§ **PROBLEM TO WORK ON**:
What you return must match the data exactly, line for line.

§ **AVAILABLE RECORDS**:
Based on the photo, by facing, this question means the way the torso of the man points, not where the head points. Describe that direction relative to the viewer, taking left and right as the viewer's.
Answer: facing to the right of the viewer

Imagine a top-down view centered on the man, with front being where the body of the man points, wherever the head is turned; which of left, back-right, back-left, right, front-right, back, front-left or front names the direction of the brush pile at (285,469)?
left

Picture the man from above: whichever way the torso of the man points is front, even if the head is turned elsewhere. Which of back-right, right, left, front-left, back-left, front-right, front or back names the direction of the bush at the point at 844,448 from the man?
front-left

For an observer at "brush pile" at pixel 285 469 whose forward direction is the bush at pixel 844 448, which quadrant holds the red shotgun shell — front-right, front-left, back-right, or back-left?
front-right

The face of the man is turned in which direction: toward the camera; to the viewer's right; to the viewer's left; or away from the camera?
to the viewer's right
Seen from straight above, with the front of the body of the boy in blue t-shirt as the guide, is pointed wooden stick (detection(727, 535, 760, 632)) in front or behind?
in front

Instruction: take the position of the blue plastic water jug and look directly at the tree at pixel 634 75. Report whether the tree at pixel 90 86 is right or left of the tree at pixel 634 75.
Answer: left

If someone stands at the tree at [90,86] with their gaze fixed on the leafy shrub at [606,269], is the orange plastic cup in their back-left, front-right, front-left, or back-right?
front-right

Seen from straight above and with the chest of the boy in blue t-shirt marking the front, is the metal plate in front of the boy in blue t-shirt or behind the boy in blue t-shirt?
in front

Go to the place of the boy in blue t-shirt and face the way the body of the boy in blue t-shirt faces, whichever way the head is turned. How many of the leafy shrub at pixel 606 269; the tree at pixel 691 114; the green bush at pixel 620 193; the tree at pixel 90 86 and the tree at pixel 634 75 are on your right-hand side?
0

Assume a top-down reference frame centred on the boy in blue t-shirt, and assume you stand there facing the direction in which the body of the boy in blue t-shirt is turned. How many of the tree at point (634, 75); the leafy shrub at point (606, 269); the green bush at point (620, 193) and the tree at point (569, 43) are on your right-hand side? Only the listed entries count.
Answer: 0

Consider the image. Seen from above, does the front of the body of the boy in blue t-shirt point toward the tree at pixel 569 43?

§ **FINISHED TASK**:
Based on the photo, by facing, this question means the way the torso of the man points, not where the head points. Describe that direction relative to the viewer, taking left and right as the viewer's.
Answer: facing to the right of the viewer

Imagine a top-down view centered on the man, with front being where the body of the man points, wherever the head is turned; which of left, back-right, back-left, right, front-right, back, front-left or front names the direction of the brush pile at (285,469)?
left

Picture the man from above: whichever way the torso of the man points is front, even if the head is turned elsewhere. Which of back-right, right, left, front-left, back-left, front-right, front or back names the direction of the bush at the point at 844,448 from the man?
front-left

For an observer at "brush pile" at pixel 285 469 whose forward direction is the bush at pixel 844 448, which quadrant holds the red shotgun shell — front-right, front-left, back-right, or back-left?
front-right

The face of the man is turned in which direction: toward the camera; to the viewer's right; to the viewer's left; or away from the camera?
to the viewer's right
Seen from straight above, with the front of the body of the boy in blue t-shirt as the guide, is pointed wooden stick (detection(727, 535, 760, 632)) in front or behind?
in front

Instruction: take the position of the blue plastic water jug and look directly at the tree at pixel 634 75. Report whether the tree at pixel 90 86 is right or left of the tree at pixel 634 75.
Answer: left

If someone stands at the tree at [90,86] with their gaze fixed on the leafy shrub at [606,269], is the orange plastic cup in their back-left, front-right, front-left, or back-right?
front-right

Seen from straight above and with the chest of the boy in blue t-shirt marking the front, is the metal plate in front of the boy in blue t-shirt or behind the boy in blue t-shirt?
in front

Go to the place of the boy in blue t-shirt and face the way the body of the boy in blue t-shirt faces, whichever way the head is turned. How many of the leafy shrub at pixel 606 269; the tree at pixel 691 114; the green bush at pixel 620 193; the tree at pixel 90 86 and the tree at pixel 634 75 are on your right-hand side?
0

Assume a top-down reference frame centred on the boy in blue t-shirt, and assume you stand there facing the direction in which the body of the boy in blue t-shirt is turned. How many of the tree at point (634, 75); the leafy shrub at point (606, 269); the green bush at point (620, 193) and the tree at point (569, 43) are on your right-hand side? Only the listed entries count.
Answer: 0

Consider the image. Seen from above, does the front of the body of the boy in blue t-shirt point toward the tree at pixel 569 43?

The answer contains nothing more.